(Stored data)
|---|
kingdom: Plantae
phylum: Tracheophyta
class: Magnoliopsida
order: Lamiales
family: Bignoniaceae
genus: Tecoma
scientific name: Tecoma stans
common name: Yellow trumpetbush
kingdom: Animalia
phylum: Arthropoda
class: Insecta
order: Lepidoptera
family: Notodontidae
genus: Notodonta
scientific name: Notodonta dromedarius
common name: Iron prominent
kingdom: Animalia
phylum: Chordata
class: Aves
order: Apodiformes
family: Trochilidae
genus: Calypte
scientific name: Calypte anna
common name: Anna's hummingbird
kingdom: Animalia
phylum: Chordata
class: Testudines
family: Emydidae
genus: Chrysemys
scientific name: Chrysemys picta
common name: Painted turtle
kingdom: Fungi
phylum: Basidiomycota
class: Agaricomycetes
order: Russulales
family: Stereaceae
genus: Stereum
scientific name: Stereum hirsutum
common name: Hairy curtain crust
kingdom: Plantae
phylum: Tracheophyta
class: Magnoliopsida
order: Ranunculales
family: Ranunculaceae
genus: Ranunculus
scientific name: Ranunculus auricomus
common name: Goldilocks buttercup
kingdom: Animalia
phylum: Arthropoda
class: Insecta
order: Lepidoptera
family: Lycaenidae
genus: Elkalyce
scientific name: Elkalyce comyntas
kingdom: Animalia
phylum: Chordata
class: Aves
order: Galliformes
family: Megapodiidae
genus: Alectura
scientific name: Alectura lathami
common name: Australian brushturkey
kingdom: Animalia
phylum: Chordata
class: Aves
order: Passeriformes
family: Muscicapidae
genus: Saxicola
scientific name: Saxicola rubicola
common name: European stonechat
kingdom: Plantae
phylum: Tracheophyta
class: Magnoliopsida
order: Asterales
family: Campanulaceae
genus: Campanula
|---|
» **Task requirements**
Copy out every line of the items above, keeping each word, capital letter, and punctuation mark unchanged.

» **Output for this task**
kingdom: Plantae
phylum: Tracheophyta
class: Magnoliopsida
order: Lamiales
family: Bignoniaceae
genus: Tecoma
scientific name: Tecoma stans
common name: Yellow trumpetbush
kingdom: Animalia
phylum: Arthropoda
class: Insecta
order: Lepidoptera
family: Notodontidae
genus: Notodonta
scientific name: Notodonta dromedarius
common name: Iron prominent
kingdom: Animalia
phylum: Chordata
class: Aves
order: Apodiformes
family: Trochilidae
genus: Calypte
scientific name: Calypte anna
common name: Anna's hummingbird
kingdom: Animalia
phylum: Chordata
class: Testudines
family: Emydidae
genus: Chrysemys
scientific name: Chrysemys picta
common name: Painted turtle
kingdom: Fungi
phylum: Basidiomycota
class: Agaricomycetes
order: Russulales
family: Stereaceae
genus: Stereum
scientific name: Stereum hirsutum
common name: Hairy curtain crust
kingdom: Plantae
phylum: Tracheophyta
class: Magnoliopsida
order: Ranunculales
family: Ranunculaceae
genus: Ranunculus
scientific name: Ranunculus auricomus
common name: Goldilocks buttercup
kingdom: Animalia
phylum: Arthropoda
class: Insecta
order: Lepidoptera
family: Lycaenidae
genus: Elkalyce
scientific name: Elkalyce comyntas
kingdom: Animalia
phylum: Chordata
class: Aves
order: Galliformes
family: Megapodiidae
genus: Alectura
scientific name: Alectura lathami
common name: Australian brushturkey
kingdom: Animalia
phylum: Chordata
class: Aves
order: Passeriformes
family: Muscicapidae
genus: Saxicola
scientific name: Saxicola rubicola
common name: European stonechat
kingdom: Plantae
phylum: Tracheophyta
class: Magnoliopsida
order: Asterales
family: Campanulaceae
genus: Campanula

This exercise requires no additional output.